Selected extract:
- - - - - - -
Village Life, Religion and Language
(of the Suisune People)



Village life, religion and language are what distinguish the native people of Suisun Valley from other California Indians, and these criteria are how we identify them as Southern Patwin and not River or Hill Patwin, Miwok, Ohlone or Wappo. The links below lead to more information on the village life, religion, and language of the Suisuns and their immediate neighbors before the coming of the white man. Kroeber (1932) and McKern (1922 & 1923) are the main references for this information, and you might check them out to learn more.








Village Life of the Suisune People




Patwins, as with most California Indians, identified with their village, not with any tribe, for they had no true tribes in the early years before the white man came. The term "tribelets" was invented by Kroeber (1925, 1932) to describe this type of society. The Spanish and Mexican rulers of early California used "rancheria" to describe this relationship. Villages were named after places, like "where the wind blows" or "open field", whereas tribelets had no names, for they knew themselves simply as "people". However, the Spaniards assigned names to the Indian rancherias, and many of these names survive today.

Most Patwin villages were not large, and contained maybe fifty to one-hundred people from 10 to 15 families. Large villages might be up to 300 people, and some writers suggest that in a few, very rare cases, there were villages of up to a thousand people. However, it seems more likely that such large villages were really entire tribelets made up of one or two large villages, together with several outlying, much smaller encampments dependant on the main settlements.

Each family in the village had their own earth-covered hut, in which they sat out bad weather. These huts were clustered around a larger ceremonial lodge, or "roundhouse", reserved for secret dances and rituals. There was was also a smaller sweat house for the men, and a small menstrual hut for the women. The ceremonial lodges were central to what Alfred Kroeber (1925, 1932) calls the "Kuksu cult", which was a religious tradition of rituals, taboos, and dances that controlled everyday life of the Patwins. This cult also dictated rituals for boys and girls to observe at puberty to be accepted into their society as adults.
- - - - - - -
Data shown:

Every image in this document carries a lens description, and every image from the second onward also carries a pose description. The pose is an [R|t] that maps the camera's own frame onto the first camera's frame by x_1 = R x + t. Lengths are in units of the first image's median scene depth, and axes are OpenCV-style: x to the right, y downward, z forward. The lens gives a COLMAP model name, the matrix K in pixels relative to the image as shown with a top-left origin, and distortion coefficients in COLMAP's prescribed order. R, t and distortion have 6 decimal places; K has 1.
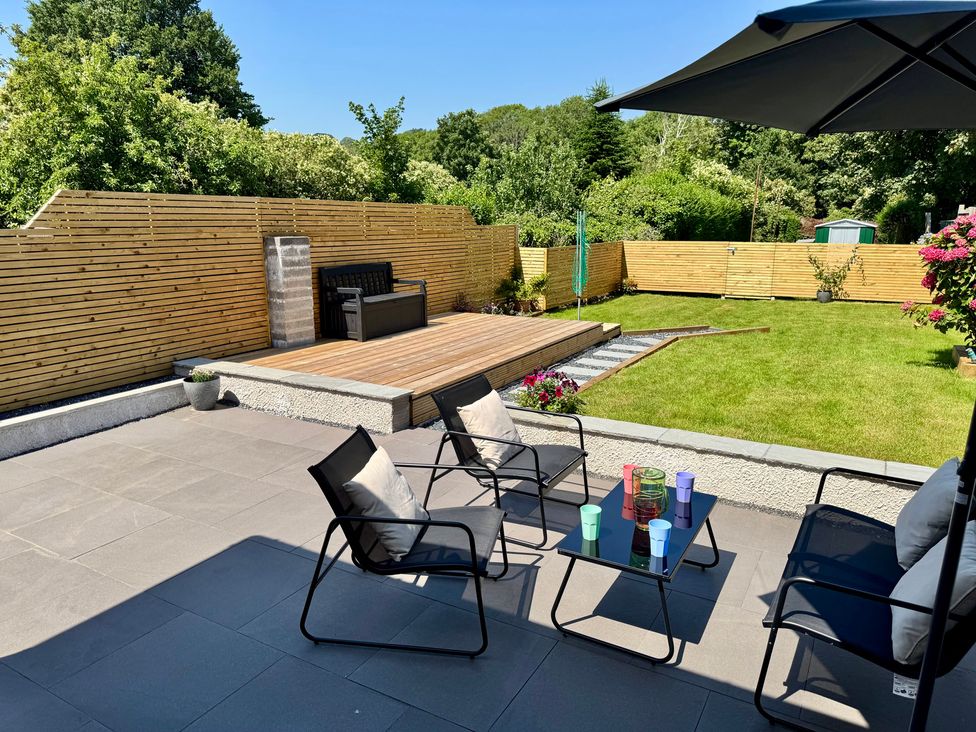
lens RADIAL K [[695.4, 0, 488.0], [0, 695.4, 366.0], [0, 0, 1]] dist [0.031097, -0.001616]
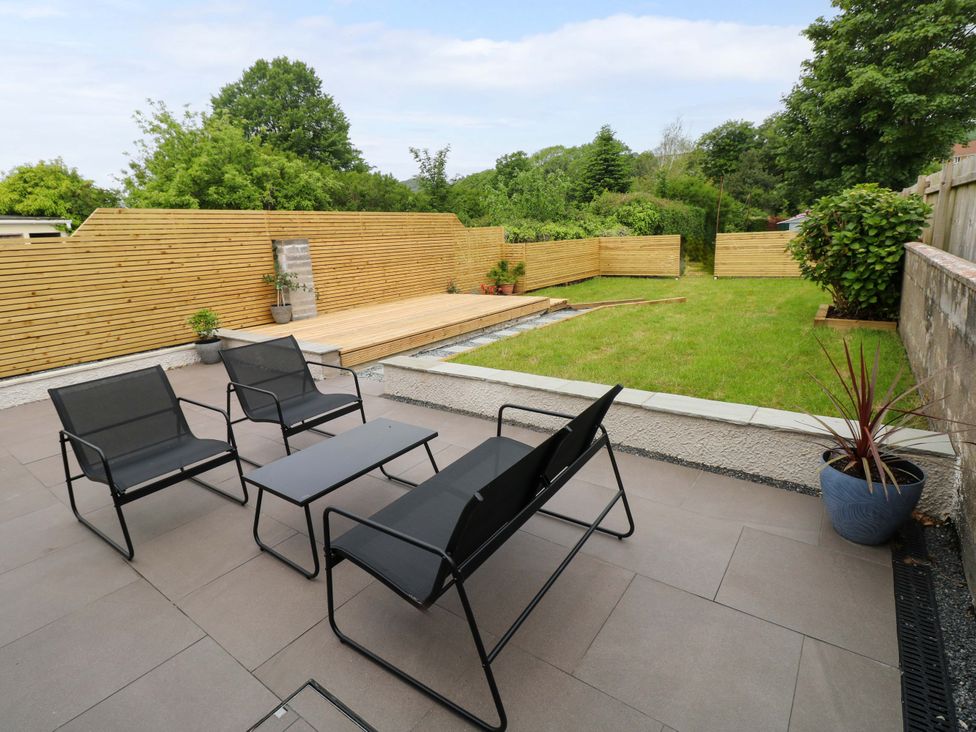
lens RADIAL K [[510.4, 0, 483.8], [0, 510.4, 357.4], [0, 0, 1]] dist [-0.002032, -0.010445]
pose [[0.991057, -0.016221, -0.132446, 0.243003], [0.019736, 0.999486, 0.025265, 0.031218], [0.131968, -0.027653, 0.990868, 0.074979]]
- - - - - - -
Check your understanding:
a - Name the groups from which the page on Suisune village life says the native people of Suisun Valley are distinguished.
b - From the page on Suisune village life, quote the stretch from "Patwins, as with" through "names survive today.".

Task-by-task results:
a - River Patwin, Hill Patwin, Miwok, Ohlone, Wappo

b -
Patwins, as with most California Indians, identified with their village, not with any tribe, for they had no true tribes in the early years before the white man came. The term "tribelets" was invented by Kroeber (1925, 1932) to describe this type of society. The Spanish and Mexican rulers of early California used "rancheria" to describe this relationship. Villages were named after places, like "where the wind blows" or "open field", whereas tribelets had no names, for they knew themselves simply as "people". However, the Spaniards assigned names to the Indian rancherias, and many of these names survive today.